[Start of Attachment]

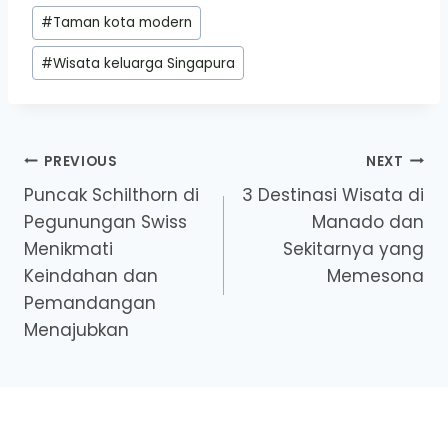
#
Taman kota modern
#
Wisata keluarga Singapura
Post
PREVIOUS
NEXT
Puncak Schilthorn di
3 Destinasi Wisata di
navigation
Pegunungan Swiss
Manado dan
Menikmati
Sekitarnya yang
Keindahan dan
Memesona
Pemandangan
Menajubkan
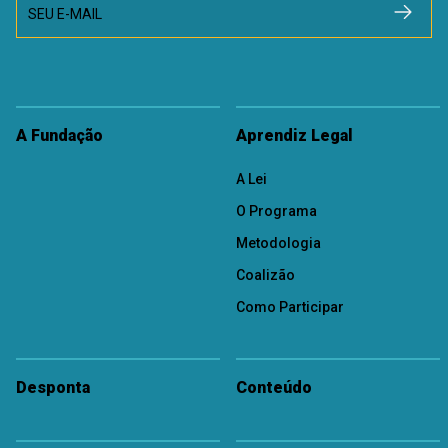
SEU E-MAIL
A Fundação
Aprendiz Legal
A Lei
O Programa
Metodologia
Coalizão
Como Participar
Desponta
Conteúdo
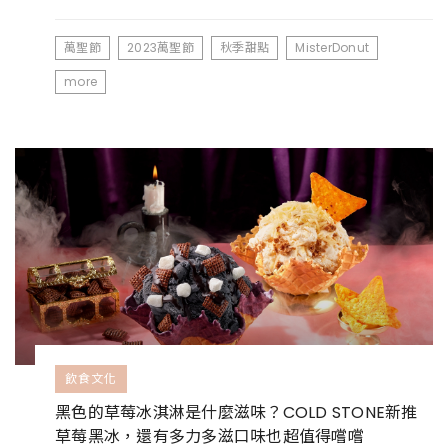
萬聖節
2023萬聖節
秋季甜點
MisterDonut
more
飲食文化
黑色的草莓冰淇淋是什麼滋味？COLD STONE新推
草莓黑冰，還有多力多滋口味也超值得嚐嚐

[End of Attachment]
[Start of Attachment]

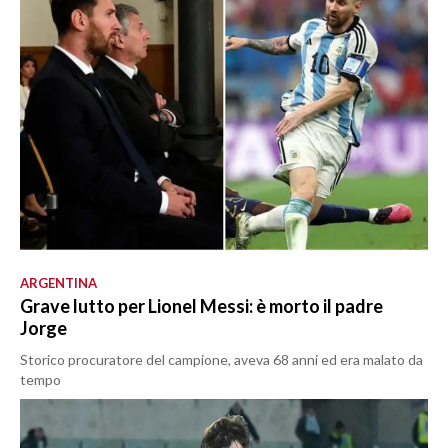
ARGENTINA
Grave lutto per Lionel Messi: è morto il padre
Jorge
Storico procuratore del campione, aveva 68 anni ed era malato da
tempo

[End of Attachment]

_WORK ITEM_.
Look through the entries above, find each line containing "Wisata", and copy it.

_WRITTEN ANSWER_.
Wisata keluarga Singapura
3 Destinasi Wisata di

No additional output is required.